Count up the lines below that include the string "форме" and report the number by itself.

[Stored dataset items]
==============================

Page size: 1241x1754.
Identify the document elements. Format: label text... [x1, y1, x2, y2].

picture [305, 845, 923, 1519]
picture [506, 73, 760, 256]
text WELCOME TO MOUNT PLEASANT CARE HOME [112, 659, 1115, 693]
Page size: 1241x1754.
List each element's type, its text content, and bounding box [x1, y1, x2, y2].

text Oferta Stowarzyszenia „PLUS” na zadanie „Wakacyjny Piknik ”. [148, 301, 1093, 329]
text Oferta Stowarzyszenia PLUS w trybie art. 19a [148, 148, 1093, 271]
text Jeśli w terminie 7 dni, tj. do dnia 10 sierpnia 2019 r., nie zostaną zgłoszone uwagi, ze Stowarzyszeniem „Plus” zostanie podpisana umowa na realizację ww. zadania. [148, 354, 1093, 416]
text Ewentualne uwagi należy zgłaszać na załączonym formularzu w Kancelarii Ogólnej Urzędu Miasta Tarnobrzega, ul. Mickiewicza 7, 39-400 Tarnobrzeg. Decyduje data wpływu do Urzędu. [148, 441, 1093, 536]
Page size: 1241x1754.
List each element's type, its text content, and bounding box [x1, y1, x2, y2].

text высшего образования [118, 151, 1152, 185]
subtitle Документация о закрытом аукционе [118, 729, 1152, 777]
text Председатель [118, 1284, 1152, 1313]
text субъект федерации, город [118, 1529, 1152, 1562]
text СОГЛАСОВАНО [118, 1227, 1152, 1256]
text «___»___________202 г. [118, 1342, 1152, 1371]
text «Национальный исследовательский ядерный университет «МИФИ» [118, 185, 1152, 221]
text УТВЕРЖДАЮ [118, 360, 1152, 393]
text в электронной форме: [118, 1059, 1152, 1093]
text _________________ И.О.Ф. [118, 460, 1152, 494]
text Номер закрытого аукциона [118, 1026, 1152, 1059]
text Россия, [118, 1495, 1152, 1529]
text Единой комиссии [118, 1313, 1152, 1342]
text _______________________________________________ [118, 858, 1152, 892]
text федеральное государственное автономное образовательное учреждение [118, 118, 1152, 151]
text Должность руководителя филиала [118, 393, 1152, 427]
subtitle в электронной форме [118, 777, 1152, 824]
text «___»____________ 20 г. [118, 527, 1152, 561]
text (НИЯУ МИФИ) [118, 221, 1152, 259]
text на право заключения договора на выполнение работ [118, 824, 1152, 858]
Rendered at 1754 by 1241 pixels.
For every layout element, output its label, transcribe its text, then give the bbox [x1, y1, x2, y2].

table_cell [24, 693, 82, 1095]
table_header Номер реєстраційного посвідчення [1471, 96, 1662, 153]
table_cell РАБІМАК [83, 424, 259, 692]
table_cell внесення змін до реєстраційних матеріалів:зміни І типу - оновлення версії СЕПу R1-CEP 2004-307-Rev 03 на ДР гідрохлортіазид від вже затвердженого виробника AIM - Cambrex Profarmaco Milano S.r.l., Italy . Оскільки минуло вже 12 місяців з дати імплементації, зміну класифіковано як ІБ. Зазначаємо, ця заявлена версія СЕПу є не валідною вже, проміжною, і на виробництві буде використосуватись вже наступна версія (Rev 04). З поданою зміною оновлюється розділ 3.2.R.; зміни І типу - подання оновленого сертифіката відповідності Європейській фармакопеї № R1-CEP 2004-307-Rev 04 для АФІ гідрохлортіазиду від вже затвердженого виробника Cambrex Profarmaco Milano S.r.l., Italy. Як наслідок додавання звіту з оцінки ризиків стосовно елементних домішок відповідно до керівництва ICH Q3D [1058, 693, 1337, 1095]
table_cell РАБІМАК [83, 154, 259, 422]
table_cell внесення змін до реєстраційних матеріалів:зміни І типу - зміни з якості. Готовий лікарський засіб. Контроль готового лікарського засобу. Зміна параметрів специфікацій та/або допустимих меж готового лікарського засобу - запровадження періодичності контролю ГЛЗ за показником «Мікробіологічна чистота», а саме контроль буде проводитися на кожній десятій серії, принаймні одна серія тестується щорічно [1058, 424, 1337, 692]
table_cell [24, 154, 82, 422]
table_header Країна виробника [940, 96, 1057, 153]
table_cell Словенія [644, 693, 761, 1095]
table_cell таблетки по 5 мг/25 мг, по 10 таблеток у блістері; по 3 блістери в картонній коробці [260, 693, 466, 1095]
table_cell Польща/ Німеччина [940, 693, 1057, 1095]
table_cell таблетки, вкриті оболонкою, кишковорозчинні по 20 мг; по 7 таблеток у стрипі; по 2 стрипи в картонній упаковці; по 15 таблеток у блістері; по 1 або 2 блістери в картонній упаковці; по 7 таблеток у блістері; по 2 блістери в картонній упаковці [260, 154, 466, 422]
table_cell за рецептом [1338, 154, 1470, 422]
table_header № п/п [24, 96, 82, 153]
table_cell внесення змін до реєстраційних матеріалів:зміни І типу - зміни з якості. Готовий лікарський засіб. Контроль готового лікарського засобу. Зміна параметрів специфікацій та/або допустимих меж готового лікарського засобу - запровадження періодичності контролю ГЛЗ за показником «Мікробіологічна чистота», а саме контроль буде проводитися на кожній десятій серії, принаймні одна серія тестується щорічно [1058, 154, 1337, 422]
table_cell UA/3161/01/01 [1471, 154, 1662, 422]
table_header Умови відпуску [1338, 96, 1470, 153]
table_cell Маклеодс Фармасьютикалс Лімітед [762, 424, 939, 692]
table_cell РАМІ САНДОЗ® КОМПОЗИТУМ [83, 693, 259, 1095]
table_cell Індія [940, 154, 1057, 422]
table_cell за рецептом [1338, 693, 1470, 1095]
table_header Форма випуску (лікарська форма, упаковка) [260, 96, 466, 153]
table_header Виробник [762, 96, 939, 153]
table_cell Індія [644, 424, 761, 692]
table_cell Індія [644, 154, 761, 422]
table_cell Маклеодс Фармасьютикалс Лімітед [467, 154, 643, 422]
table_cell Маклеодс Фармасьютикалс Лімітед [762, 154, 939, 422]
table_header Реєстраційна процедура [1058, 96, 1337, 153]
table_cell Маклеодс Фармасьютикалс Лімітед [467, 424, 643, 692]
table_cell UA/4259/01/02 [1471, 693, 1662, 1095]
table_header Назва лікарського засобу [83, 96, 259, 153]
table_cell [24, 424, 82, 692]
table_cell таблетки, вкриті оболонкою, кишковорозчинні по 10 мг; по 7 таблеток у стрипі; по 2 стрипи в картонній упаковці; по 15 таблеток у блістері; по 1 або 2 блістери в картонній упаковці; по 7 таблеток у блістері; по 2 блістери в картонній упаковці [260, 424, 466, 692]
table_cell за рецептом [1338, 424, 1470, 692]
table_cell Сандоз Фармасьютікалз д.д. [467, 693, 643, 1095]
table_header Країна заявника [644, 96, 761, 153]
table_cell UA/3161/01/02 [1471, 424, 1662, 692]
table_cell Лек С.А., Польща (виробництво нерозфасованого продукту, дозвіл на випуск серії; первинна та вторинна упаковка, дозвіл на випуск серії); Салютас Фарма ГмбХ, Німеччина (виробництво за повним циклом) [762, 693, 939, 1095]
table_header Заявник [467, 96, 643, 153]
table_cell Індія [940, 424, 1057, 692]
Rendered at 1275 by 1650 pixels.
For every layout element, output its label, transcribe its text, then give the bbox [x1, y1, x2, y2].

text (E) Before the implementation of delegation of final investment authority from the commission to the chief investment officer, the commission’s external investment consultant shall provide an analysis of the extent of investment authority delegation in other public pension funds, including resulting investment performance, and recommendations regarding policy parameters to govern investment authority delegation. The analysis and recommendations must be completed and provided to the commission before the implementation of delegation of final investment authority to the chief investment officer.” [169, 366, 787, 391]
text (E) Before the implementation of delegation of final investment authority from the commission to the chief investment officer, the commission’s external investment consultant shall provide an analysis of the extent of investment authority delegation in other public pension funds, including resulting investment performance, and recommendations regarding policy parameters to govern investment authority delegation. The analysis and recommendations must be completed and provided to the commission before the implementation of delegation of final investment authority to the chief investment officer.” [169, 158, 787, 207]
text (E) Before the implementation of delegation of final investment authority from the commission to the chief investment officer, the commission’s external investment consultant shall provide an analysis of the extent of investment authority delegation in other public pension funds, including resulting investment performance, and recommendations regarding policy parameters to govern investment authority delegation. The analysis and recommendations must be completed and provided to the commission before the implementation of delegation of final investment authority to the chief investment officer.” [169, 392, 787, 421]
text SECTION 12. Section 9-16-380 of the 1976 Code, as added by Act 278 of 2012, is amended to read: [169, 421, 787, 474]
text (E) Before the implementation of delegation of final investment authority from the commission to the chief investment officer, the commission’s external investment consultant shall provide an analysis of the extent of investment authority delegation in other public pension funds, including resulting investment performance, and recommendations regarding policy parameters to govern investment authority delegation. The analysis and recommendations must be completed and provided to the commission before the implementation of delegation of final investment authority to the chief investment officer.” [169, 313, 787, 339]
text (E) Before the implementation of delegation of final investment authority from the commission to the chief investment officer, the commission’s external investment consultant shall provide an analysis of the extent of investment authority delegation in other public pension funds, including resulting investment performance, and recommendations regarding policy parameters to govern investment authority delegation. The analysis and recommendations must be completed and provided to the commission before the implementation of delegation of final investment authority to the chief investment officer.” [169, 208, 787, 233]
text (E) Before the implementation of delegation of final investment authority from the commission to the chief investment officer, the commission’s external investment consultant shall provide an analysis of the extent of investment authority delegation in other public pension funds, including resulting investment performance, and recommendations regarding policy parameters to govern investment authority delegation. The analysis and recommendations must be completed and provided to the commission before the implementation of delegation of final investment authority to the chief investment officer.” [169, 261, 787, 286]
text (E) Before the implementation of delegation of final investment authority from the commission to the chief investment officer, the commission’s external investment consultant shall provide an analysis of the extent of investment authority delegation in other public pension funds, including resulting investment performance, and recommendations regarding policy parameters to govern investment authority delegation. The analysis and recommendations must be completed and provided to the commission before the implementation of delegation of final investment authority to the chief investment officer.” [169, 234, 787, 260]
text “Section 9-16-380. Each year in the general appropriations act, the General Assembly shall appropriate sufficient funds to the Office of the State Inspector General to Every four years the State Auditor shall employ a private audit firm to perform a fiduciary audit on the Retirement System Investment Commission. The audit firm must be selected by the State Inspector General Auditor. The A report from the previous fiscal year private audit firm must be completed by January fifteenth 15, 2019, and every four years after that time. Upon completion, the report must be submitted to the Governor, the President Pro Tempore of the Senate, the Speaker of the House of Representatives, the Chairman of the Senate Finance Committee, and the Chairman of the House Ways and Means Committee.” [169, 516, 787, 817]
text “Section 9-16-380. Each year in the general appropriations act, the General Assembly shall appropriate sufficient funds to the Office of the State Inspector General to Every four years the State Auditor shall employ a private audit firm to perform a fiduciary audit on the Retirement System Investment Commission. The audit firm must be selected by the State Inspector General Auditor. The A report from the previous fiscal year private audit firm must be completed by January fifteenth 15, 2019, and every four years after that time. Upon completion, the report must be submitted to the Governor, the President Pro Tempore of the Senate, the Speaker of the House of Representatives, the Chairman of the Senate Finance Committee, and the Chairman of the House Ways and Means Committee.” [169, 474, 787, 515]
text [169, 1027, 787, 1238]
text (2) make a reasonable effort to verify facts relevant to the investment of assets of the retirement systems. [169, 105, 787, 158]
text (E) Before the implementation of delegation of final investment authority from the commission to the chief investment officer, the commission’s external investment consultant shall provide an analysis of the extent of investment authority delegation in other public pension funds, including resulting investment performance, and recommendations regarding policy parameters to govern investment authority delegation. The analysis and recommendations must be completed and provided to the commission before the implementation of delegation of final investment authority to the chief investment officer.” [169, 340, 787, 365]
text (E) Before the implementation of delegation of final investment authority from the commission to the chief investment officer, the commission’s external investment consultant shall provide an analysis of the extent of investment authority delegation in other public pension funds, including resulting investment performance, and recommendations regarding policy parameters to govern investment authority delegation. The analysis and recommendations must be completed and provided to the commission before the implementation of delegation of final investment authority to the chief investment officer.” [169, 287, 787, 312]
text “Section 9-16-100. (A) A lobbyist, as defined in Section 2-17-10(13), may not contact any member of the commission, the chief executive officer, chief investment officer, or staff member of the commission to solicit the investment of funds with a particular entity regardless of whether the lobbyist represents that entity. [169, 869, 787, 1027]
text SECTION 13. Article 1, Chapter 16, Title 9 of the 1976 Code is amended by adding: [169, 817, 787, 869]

==============================

- TASK RESPONSE:
2